* _Collection entries_
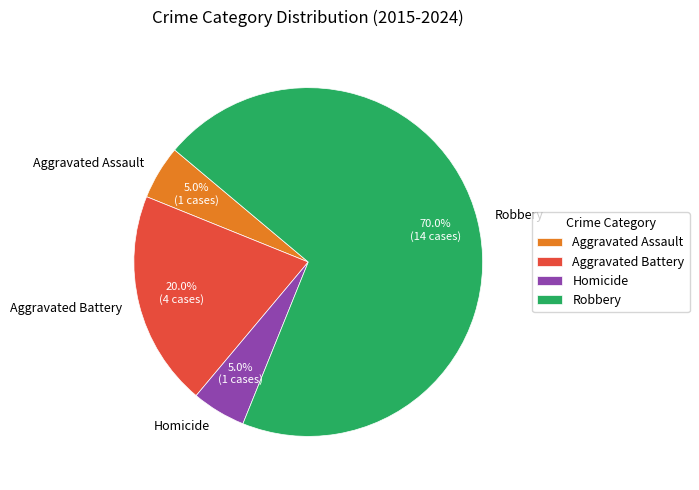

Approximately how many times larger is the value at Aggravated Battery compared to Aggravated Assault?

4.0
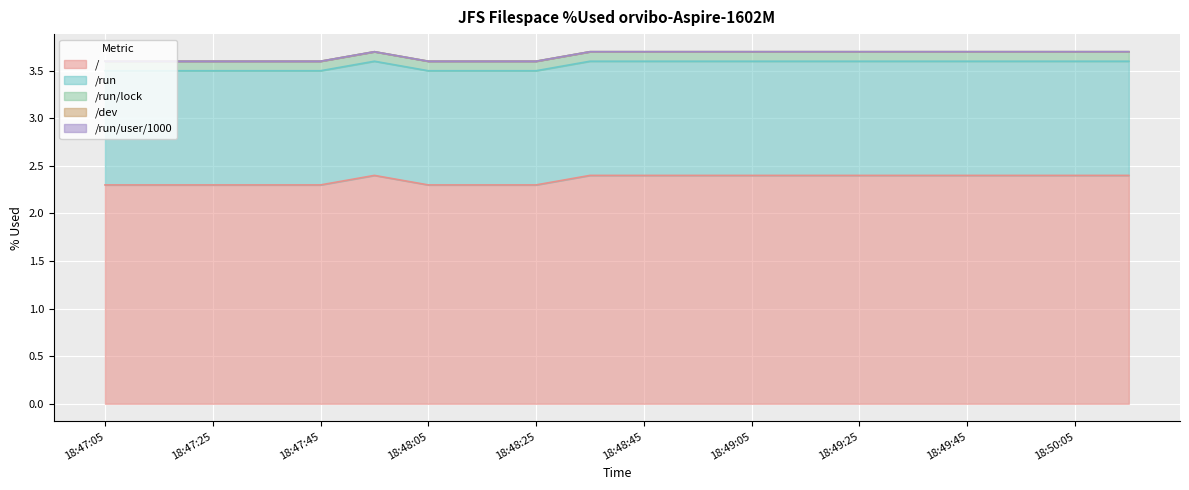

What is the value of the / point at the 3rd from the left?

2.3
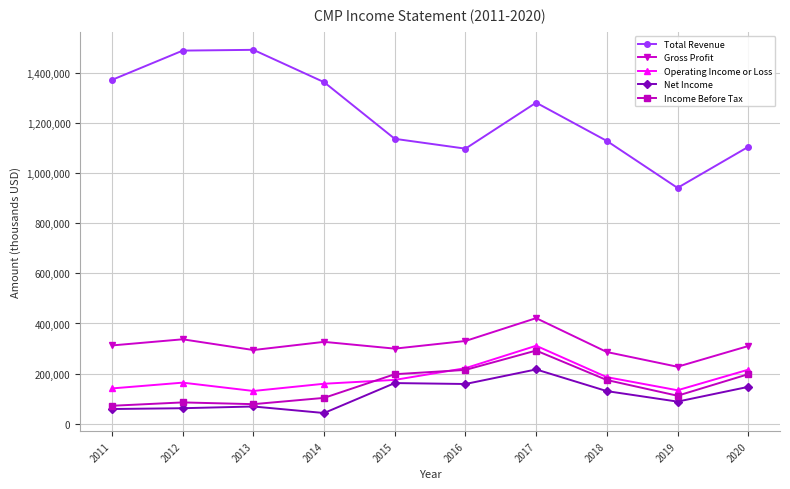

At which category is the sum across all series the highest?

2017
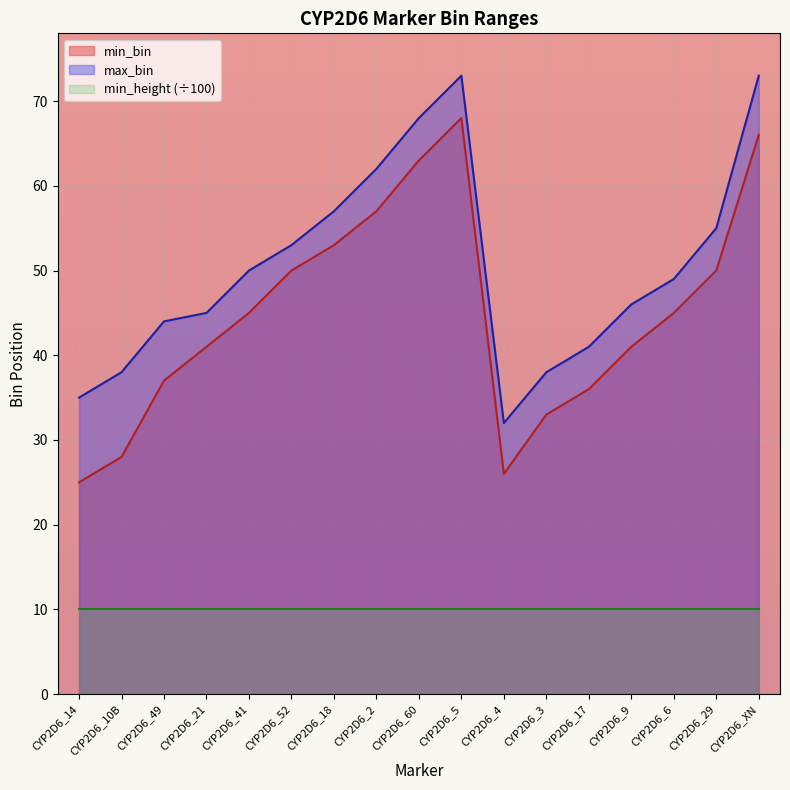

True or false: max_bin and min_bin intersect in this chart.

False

* _EXERCISE DETAILS_
Arrange the listing above as a Markdown table with the columns "Row" and "Text," numbering each line and skipping blank ones. Leave the picture lines out of the table.

* _TASK SOLUTION_
| Row | Text |
|---|---|
| 1 | Approximately how many times larger is the value at Aggravated Battery compared to Aggravated Assault? |
| 2 | 4.0 |
| 3 | What is the value of the / point at the 3rd from the left? |
| 4 | 2.3 |
| 5 | At which category is the sum across all series the highest? |
| 6 | 2017 |
| 7 | True or false: max_bin and min_bin intersect in this chart. |
| 8 | False |